Je crains toujours de vous ennuyer, mon cher ami, et ce n’est qu’avec une certaine répugnance que je vous charge de commissions. L’indiscrétion me fait horreur. Yriarte m’a plusieurs fois donné de l’argent sur dépôt de manuscrits. D’ici à la fin du mois, je vous livrerai cinquante poèmes en prose, complément du Spleen de Paris, (Il y en a chez Charpentier, et il m’est impossible de savoir si ce vieux fou les prend ou les repousse.) Or, en supposant que, sur ces derniers cinquante, il y en ait vingt inintelligibles ou répulsifs pour le public d’un journal, il restera toujours bien assez de matière pour pouvoir demander une bonne somme.

Je n’écris que très lentement, parce que l’impossibilité de trouver ici un bon copiste me force à écrire au crayon, avec un papier à décalquer. Quant à Belgique, je ne vois guère à l’horizon que M. Dentu ou MM. Faure. J’avoue que j’inclinerais plutôt vers ces derniers. Pour obtenir la plus grosse somme possible, je suis porté d’abord à livrer la chose tout à fait inédite, ensuite à la céder pour un nombre d’exemplaires assez considérable, ou plutôt pour un laps de temps déterminé !

> [Données fournies]

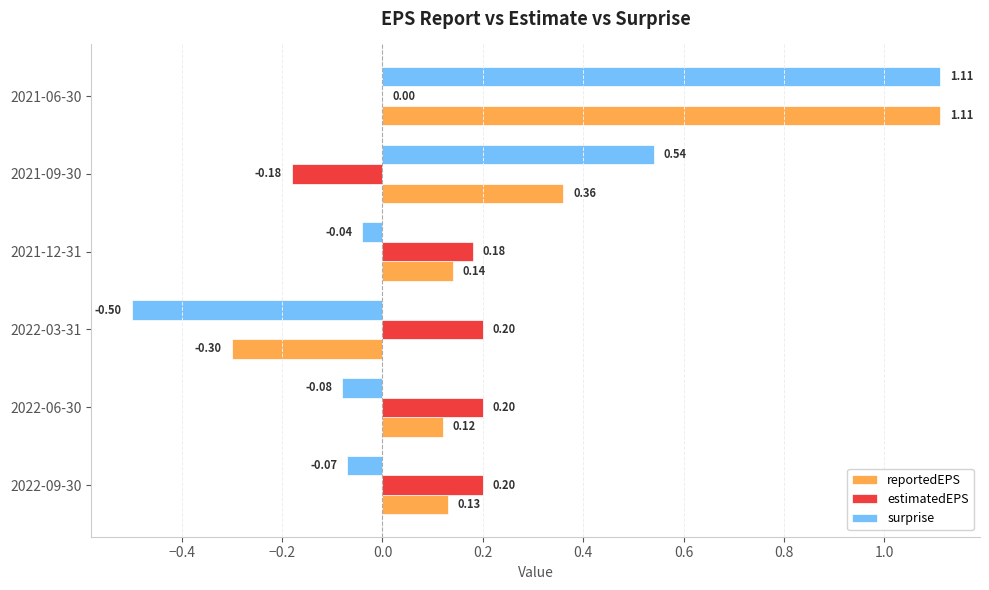

Between 2022-06-30 and 2021-06-30, which series saw the biggest shift?

surprise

> [Travail à faire]
(a) D'après l'extrait, combien de poèmes en prose doivent être livrés d'ici à la fin du mois ?
(b) Continuez l'extrait sur les manuscrits et les éditeurs à la suite de sa dernière phrase.
On peut se passer entièrement des lignes de données.

> [Corrigé des exercices]
(a) Cinquante poèmes en prose, en complément du Spleen de Paris.

(b)
Inutile, n’est-ce pas, de vous envoyer immédiatement l’exemplaire remanié des Fleurs, avec pièces intercalaires ? Il me manque des documents qui sont à Honfleur, et je n’ai ni le temps, ni l’argent du voyage. — Je vous ai dit, je crois, que la lettre retrouvée de Sainte-Beuve est très importante et très extraordinaire. Les autres lettres sont de Deschamps et de Custine ; les articles sont de Gautier, d’Aurevilly, Thierry, etc.****

Ce qui m’a poussé subitement à vous écrire ce matin, c’est que je viens de voir dans un journal belge que le nouveau tirage de la brochure Deschamps est fait. Le 4, lendemain du jour où votre lettre m’est arrivée, un M. Crabbé partait pour Paris, avec une note pour vous, relative à M. Deschamps et à Casanova. Je crois bien qu’en sa qualité de Belge, M. Crabbé se sera dispensé de faire la commission.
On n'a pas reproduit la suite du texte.